The effects of extracellular and intracellular pH on intracellular Ca2+ regulation in guinea‐pig detrusor smooth muscle

Abstract

1. Intracellular pH (pHi) and intracellular [Ca2+] ([Ca2+]i) were measured during changes to superfusate PCO2 and/or [NaHCO3]. Changes to superfusate PCO2 produced sustained changes to pHi and [Ca2+]i, while changes to [NaHCO3] altered only extracellular pH (pHo). 2. Carbachol or caffeine induced a transient rise of [Ca2+]i due to Ca2+ release from an intracellular store. This Ca2+ transient was reduced by extracellular acidosis, but increased by intracellular acidosis. Alkalosis in either compartment produced opposite effects to acidosis. Changes to the Ca2+ transient mirrored those to phasic tension previously reported in this preparation. 3. A raised superfusate [K+] also induced a Ca2+ transient, due to transmembrane influx of Ca2+. This transient was depressed by extracellular acidosis, but unaffected by changes to pHi.
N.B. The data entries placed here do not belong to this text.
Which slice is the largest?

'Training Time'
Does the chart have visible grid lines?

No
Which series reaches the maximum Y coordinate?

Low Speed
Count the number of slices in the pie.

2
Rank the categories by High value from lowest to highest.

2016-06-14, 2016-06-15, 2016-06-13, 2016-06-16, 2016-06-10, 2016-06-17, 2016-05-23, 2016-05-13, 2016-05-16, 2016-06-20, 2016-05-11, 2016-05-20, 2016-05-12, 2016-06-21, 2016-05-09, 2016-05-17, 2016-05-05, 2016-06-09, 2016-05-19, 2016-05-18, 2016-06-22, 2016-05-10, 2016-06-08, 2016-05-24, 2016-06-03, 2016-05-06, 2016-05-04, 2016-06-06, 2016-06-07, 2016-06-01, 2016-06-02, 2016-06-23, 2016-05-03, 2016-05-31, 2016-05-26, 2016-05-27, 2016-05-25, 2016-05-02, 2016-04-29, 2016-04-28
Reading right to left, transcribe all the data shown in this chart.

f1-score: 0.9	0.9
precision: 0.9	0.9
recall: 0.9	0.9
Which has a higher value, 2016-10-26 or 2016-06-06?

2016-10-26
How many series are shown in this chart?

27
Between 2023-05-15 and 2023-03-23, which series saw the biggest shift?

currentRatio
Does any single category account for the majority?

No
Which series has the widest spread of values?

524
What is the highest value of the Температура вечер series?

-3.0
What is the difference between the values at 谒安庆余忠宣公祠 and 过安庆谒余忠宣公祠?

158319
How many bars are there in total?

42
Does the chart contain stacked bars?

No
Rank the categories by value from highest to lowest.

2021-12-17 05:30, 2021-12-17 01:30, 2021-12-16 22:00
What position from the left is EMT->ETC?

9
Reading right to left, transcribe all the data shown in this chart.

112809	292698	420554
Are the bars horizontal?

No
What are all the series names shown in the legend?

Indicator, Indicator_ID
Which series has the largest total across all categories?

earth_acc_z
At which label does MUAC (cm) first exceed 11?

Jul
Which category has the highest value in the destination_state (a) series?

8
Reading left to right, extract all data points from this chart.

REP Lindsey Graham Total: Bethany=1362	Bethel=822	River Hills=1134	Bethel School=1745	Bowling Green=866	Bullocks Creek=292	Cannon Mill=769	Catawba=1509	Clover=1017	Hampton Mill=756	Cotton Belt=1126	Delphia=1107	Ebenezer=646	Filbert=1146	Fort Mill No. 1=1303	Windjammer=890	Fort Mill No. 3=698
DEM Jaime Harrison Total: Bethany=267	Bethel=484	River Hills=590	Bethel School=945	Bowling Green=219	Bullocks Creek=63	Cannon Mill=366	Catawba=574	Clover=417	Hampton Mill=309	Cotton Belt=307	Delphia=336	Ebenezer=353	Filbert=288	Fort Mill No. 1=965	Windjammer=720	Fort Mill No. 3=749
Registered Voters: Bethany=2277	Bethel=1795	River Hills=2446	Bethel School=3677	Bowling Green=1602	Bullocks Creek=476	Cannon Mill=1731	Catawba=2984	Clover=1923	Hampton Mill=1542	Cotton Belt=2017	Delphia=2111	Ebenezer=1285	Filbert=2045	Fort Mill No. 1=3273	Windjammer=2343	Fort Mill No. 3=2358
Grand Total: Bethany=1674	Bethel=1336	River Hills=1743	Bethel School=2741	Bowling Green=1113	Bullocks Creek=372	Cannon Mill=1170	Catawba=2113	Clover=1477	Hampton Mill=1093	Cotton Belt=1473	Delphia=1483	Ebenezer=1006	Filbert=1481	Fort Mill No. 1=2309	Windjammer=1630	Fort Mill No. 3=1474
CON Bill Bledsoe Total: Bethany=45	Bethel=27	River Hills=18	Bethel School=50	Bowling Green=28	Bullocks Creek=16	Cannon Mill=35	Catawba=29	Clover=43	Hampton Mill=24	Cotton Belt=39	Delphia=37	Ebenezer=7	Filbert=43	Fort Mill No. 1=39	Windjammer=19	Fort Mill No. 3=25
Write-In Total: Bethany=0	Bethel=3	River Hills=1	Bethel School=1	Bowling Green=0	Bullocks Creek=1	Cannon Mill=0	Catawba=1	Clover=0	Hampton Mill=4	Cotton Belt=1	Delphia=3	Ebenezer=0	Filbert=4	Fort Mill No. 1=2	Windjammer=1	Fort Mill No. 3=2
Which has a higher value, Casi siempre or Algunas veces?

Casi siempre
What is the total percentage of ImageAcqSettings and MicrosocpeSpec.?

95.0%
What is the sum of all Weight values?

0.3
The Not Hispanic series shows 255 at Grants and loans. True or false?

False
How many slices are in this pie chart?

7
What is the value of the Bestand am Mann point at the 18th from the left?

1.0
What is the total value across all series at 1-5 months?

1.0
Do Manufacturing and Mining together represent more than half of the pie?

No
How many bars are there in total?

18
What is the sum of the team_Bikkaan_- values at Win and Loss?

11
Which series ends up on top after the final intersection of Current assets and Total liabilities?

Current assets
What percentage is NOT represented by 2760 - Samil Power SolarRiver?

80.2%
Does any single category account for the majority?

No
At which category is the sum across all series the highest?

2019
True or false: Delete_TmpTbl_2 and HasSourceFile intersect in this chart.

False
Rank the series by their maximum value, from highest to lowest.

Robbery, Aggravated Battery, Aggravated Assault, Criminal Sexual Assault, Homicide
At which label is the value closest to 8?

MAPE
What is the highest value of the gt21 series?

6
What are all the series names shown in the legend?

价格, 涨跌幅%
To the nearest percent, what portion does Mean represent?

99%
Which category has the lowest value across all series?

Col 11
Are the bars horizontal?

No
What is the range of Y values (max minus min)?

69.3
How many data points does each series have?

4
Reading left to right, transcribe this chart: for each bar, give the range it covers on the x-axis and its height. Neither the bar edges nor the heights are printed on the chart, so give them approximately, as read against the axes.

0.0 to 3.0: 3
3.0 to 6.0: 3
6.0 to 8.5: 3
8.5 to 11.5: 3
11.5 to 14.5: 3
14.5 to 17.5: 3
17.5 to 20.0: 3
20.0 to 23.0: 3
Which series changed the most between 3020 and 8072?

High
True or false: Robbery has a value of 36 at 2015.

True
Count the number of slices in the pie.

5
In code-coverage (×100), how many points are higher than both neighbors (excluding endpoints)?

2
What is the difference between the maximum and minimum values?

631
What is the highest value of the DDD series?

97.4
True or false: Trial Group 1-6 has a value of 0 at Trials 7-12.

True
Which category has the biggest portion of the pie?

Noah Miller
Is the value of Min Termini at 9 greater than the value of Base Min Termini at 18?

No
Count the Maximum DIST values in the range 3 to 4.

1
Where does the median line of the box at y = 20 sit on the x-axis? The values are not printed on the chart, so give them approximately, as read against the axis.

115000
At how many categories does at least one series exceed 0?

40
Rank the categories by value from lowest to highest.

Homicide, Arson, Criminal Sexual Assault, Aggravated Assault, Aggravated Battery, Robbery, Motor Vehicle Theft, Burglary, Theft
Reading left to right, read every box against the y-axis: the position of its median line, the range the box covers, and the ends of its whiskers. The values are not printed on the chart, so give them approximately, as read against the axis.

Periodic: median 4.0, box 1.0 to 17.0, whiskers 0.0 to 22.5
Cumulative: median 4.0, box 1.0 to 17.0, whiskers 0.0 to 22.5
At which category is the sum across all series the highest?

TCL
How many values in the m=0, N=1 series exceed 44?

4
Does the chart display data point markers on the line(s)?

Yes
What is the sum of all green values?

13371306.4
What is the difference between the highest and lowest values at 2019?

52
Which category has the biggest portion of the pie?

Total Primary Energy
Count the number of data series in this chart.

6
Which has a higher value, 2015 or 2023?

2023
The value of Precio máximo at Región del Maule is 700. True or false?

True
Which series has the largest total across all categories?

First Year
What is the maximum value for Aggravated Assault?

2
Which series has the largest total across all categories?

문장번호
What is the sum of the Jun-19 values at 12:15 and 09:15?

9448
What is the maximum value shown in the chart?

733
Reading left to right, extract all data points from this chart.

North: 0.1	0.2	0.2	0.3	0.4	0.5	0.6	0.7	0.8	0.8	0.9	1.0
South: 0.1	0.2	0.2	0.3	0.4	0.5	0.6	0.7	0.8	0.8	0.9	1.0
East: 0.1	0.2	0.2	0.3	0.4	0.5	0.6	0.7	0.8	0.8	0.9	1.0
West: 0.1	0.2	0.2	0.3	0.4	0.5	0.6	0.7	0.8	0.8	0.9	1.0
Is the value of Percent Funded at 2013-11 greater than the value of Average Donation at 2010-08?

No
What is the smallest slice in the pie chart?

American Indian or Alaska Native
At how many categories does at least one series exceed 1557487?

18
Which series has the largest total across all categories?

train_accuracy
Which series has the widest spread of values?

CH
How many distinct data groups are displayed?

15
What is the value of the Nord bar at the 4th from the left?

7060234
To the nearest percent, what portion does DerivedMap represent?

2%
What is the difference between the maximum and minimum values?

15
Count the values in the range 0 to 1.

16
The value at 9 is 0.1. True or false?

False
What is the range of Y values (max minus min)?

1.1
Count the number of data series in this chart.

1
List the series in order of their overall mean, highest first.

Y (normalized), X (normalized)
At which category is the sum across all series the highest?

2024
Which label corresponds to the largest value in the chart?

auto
The L-type Ca2+ current was similarly affected by changes to pHo, but not by alteration of pHi. 4. The results suggest that extracellular acidosis depresses the Ca2+ transient by reducing transmembrane influx through the L-type Ca2+ channel. The increase in the carbachol- and caffeine-induced Ca2+ transients by intracellular acidosis is due to enhancement of Ca2+ uptake into intracellular stores as a result of a raised resting [Ca2+]i.